(Element and region data)

^^^^

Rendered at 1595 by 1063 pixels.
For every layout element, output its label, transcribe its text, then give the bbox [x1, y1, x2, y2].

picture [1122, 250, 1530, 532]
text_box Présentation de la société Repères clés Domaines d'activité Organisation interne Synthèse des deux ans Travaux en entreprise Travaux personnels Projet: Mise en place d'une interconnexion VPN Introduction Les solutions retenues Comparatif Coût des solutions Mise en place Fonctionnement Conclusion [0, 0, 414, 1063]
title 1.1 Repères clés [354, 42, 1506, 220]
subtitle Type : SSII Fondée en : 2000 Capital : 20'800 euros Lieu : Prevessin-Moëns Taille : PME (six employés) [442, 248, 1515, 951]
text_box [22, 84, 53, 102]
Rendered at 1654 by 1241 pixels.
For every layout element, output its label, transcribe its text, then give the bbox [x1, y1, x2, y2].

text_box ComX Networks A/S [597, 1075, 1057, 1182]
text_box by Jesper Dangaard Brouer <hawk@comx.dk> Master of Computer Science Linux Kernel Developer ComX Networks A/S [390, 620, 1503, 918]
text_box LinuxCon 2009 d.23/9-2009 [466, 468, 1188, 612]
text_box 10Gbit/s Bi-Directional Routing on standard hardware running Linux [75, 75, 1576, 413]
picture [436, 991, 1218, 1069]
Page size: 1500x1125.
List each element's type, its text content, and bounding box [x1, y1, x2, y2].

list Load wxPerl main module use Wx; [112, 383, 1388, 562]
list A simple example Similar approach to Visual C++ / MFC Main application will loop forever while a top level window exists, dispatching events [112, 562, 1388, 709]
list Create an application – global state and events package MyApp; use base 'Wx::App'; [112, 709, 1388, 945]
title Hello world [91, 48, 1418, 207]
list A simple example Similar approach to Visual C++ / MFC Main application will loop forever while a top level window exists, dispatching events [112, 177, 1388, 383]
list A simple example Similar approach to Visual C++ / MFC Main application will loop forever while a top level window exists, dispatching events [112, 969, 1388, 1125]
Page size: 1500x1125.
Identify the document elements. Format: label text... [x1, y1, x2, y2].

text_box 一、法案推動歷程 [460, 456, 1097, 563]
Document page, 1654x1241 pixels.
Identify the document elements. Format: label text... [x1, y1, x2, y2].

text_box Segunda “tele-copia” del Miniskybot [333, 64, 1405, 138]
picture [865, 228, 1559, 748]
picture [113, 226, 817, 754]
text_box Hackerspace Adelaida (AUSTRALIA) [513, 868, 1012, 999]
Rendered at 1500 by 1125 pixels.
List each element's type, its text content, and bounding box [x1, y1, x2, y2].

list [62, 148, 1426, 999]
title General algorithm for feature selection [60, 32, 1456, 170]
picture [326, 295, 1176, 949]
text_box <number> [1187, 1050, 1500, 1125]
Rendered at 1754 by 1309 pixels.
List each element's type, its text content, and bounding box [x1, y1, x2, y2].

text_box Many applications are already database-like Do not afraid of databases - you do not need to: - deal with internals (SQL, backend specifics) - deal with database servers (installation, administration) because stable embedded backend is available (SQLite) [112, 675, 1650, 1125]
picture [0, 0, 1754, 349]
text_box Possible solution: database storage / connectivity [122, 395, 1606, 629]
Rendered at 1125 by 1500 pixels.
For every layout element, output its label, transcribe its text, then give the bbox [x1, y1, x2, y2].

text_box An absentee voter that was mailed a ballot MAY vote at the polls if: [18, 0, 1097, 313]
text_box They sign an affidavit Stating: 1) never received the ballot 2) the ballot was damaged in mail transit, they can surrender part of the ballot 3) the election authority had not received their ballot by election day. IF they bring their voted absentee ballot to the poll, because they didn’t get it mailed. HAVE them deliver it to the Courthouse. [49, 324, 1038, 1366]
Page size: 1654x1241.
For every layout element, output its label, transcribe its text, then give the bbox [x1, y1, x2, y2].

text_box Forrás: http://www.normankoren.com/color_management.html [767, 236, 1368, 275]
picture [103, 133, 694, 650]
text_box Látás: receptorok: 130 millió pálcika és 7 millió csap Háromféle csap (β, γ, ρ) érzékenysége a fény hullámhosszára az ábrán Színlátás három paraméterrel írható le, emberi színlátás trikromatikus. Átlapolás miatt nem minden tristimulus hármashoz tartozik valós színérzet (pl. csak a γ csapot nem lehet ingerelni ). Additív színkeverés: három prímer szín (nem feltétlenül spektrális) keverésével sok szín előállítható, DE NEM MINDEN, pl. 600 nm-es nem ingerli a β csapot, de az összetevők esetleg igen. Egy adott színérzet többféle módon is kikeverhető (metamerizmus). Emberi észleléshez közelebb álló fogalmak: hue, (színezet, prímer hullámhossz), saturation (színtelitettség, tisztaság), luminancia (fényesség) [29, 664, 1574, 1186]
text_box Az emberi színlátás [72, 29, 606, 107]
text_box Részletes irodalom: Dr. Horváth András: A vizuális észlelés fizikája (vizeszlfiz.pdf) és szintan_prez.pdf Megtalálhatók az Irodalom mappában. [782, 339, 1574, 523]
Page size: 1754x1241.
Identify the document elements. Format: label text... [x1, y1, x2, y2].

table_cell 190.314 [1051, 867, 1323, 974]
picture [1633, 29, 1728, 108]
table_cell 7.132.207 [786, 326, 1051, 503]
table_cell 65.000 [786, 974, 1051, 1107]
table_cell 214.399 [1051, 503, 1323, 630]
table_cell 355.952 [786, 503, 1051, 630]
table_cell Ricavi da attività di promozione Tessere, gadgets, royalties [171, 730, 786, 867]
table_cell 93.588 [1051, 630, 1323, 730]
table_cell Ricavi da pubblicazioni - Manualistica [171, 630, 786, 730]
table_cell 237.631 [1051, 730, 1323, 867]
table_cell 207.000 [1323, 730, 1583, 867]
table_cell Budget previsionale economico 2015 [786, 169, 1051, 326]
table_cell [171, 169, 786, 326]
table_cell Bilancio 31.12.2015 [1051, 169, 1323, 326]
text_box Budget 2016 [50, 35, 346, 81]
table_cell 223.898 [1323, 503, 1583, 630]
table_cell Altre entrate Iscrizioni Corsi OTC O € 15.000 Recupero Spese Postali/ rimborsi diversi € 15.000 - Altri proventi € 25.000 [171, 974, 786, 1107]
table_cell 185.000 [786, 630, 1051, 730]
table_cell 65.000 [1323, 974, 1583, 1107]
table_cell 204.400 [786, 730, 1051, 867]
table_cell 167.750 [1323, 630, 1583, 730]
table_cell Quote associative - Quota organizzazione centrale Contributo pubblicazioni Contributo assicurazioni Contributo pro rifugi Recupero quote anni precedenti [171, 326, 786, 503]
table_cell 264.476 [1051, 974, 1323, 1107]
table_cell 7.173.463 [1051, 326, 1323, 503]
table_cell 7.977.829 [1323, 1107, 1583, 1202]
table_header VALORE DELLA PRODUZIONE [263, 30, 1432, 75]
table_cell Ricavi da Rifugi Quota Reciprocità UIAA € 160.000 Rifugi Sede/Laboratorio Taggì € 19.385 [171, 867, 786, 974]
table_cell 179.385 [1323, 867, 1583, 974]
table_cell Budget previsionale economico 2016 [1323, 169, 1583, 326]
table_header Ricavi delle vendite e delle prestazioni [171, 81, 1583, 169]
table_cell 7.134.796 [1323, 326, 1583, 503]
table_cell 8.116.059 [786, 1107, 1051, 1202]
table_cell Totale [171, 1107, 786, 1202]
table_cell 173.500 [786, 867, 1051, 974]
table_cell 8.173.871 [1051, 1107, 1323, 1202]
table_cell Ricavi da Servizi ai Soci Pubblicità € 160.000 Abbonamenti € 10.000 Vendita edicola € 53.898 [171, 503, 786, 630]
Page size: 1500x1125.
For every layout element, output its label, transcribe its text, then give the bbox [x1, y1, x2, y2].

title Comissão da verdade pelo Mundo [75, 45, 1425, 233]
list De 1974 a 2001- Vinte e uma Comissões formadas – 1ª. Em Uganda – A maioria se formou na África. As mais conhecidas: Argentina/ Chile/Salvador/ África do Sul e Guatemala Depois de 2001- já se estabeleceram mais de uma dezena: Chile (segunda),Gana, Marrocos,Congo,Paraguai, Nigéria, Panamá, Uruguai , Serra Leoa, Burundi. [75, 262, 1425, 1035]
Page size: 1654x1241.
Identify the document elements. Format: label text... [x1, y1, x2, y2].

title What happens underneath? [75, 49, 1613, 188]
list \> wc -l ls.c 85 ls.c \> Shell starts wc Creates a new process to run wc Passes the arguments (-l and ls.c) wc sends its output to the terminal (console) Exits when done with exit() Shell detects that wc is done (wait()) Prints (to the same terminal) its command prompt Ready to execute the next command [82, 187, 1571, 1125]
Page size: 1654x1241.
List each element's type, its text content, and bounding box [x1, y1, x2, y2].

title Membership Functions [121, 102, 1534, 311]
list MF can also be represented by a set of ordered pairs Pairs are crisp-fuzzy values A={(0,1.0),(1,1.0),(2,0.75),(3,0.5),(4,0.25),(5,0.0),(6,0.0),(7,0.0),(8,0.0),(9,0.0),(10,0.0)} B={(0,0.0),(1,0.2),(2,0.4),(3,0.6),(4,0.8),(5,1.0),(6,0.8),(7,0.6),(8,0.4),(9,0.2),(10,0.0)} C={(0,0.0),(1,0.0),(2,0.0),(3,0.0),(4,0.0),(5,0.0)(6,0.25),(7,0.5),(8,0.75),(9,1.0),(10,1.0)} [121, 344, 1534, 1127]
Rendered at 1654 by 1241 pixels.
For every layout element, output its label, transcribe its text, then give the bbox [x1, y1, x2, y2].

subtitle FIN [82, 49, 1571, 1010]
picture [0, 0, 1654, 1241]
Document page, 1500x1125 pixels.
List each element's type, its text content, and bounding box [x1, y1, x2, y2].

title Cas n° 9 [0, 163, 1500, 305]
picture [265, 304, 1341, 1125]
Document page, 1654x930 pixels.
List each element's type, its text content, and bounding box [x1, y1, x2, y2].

^^^^

• **EXERCISE INSTRUCTIONS**: Can you give again everything from the start of the material down to the line containing "picture [1122, 250, 1530, 532]", with both ends included?

• **ANSWER TO THIS PROBLEM**:
Rendered at 1595 by 1063 pixels.
For every layout element, output its label, transcribe its text, then give the bbox [x1, y1, x2, y2].

picture [1122, 250, 1530, 532]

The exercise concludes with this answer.